Build an Engaging Alexa Skill

Training Course

Module 2: Design an Engaging Voice User Interface

Welcome to module 2 of our introductory course on building an engaging Alexa skill. In this module, we'll discuss how to design a voice user interface for your skill.
Time required: 15 - 30 minutes
What you’ll learn:

  • How users interact with Alexa
  • Voice design concepts: utterances, intents, slots, interaction model and situational design
  • Characteristics of a well-designed voice user interface (VUI)
  • Key challenges of voice design

How Users Interact With Alexa

To create a voice user interface for your skill, you need to understand key voice design concepts. A user wakes an Alexa-enabled device with the wake word (“Alexa”) and asks a question or makes a request. For Alexa-enabled devices with a screen, a user can also touch the screen to interact with Alexa. 

Voice Design Concepts: Utterances, Intents, and Slots

To create a voice user interface for your skill, you need to understand key voice design concepts.

Wake word: The wake word tells Alexa to start listening to your commands.

Launch word: A launch word is a transitional action word that signals Alexa that a skill invocation will likely follow. Sample launch words include tell, ask, open, launch, and use.

Invocation name: To begin interacting with a skill, a user says the skill's invocation name. For example, to use the Daily Horoscope skill, the user could say, "Alexa, read my daily horoscope."

Utterance: Simply put, an utterance is a user's spoken request. These spoken requests can invoke a skill, provide inputs for a skill, confirm an action for Alexa, and so on. Consider the many ways a user could form their request.

Prompt: A string of text that should be spoken to the customer to ask for information. You include the prompt text in your response to a customer's request. 

Intent: An intent represents an action that fulfills a user'spoken request. Intents can optionally have arguments called slots.

Slot value: Slots are input values provided in a user's spoken request. These values help Alexa figure out the user's intent.

In the example below, the user gives input information, the travel date of Friday. This value is a slot of intent, which Alexa will pass on to Lambda for skill code processing.

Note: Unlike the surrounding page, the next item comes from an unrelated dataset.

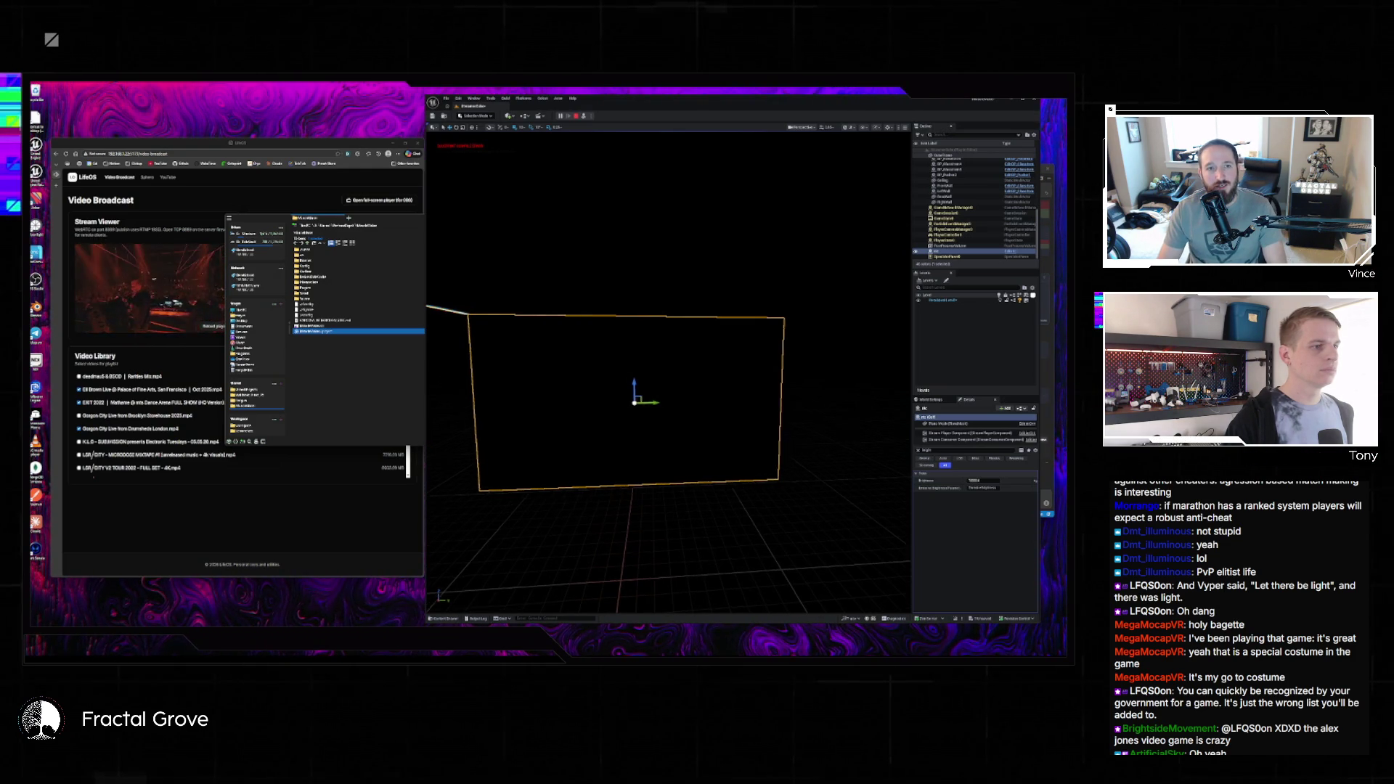
key("a")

Slots can be defined with different types. The travel date slot in the above example uses Amazon's built-in AMAZON.DATE type to convert words that indicate dates (such as "today" and "next Friday") into a date format, while both from City and to City use the built-in AMAZON.US_CITY slot.

If you extended this skill to ask the user what activities they plan to do on the trip, you might add a custom LIST_OF_ACTIVITIES slot type to reference a list of activities such as hiking, shopping, skiing, and so on.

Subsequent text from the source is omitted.